Consumers may be able to select products without information, or they may need to search

for information carefully to identify all options (Solomon, 2004). Consumers can get

information from various sources such as from family and friends, magazines, and searching

or processing products using the Internet example social media. This information helps

consumers abandon a particular brand when making the final selection (Kotler & Armstrong,

2009).

After research for information, consumers will be able to evaluate different options. The

evaluation of alternatives depends on the customer and purchaser. In some cases, customers

have little or no evaluation, and instead make purchasing decisions based on impulse and

intuition (Lautiainen, 2015). In the fourth stage, consumers are ready to evaluate the

alternative and actually buying it. Consumers' purchasing decisions are usually to buy their

favorite brand. There are several factors that can influence consumer purchasing decisions,

such as the beliefs and the attitudes of others about brands created by marketers (Kotler &

Armstrong, 2009).

As mentioned earlier, even if the purchase decision has been made, the decision-making

process will continue. The final stage of the purchase process is the post-purchase behavior.

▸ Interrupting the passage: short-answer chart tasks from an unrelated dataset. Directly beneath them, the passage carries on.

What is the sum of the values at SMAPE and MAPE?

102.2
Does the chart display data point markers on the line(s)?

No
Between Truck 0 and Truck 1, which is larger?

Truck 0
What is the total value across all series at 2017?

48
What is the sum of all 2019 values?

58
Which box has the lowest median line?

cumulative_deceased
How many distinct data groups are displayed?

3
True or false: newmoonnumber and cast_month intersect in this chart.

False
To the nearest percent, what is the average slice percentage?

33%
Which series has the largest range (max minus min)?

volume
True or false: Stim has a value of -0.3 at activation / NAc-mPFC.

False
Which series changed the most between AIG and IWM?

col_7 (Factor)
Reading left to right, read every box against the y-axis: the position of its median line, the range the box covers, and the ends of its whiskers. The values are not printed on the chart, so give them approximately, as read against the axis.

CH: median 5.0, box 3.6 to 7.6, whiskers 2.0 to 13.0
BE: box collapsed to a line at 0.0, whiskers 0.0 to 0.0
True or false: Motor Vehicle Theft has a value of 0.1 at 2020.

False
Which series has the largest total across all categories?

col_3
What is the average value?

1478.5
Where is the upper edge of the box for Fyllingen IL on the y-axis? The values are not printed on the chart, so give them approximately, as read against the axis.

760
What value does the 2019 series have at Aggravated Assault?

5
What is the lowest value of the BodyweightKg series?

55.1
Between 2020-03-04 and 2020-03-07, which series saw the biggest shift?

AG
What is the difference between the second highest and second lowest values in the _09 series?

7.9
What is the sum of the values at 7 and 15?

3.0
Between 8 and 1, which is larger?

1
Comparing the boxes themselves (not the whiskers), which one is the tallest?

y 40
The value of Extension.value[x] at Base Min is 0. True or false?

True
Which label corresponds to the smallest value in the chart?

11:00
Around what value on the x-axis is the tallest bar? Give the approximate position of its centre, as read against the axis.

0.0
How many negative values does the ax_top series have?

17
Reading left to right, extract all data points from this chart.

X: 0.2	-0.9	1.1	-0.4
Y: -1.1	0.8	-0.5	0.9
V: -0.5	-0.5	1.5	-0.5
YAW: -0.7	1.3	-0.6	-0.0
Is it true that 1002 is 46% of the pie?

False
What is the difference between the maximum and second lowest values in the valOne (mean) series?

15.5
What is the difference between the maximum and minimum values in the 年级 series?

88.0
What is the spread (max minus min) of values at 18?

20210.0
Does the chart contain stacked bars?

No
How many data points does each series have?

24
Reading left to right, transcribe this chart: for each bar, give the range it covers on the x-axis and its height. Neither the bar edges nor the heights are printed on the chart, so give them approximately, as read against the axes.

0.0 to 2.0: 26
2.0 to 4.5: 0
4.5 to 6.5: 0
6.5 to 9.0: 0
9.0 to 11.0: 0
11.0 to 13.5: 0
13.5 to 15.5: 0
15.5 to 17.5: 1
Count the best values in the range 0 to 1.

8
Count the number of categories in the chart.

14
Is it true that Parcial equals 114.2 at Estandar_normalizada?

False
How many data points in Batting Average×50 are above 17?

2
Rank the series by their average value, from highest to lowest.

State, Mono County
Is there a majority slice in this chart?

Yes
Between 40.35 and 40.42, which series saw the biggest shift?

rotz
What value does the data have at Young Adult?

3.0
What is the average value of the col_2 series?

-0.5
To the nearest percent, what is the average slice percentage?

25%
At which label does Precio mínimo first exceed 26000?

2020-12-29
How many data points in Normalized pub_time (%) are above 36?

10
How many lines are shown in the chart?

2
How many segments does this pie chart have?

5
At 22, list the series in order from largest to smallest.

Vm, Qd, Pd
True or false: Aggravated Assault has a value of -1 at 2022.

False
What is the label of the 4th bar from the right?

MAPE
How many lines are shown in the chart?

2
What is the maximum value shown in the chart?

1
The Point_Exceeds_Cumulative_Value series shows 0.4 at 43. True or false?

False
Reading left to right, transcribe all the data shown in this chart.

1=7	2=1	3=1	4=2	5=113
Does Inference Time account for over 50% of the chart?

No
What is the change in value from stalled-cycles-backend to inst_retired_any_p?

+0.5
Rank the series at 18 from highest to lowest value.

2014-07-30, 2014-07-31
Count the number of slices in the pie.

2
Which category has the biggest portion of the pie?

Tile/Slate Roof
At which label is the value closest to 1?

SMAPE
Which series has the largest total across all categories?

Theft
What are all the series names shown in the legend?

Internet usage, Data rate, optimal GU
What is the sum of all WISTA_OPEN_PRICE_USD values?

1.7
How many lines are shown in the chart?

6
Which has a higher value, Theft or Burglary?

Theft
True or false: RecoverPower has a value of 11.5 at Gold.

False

After consumers purchase products, consumers will evaluate satisfaction. If consumers are

disappointed, then their expectations of the product cannot be realized. If the product meets

expectations, then consumers will be happy and willing to spend more on that particular

brand in the future. In addition, higher customer satisfaction leads to brand loyalty. This will

usually happen when consumers' expectations are exceeded (Lautiainen, 2015).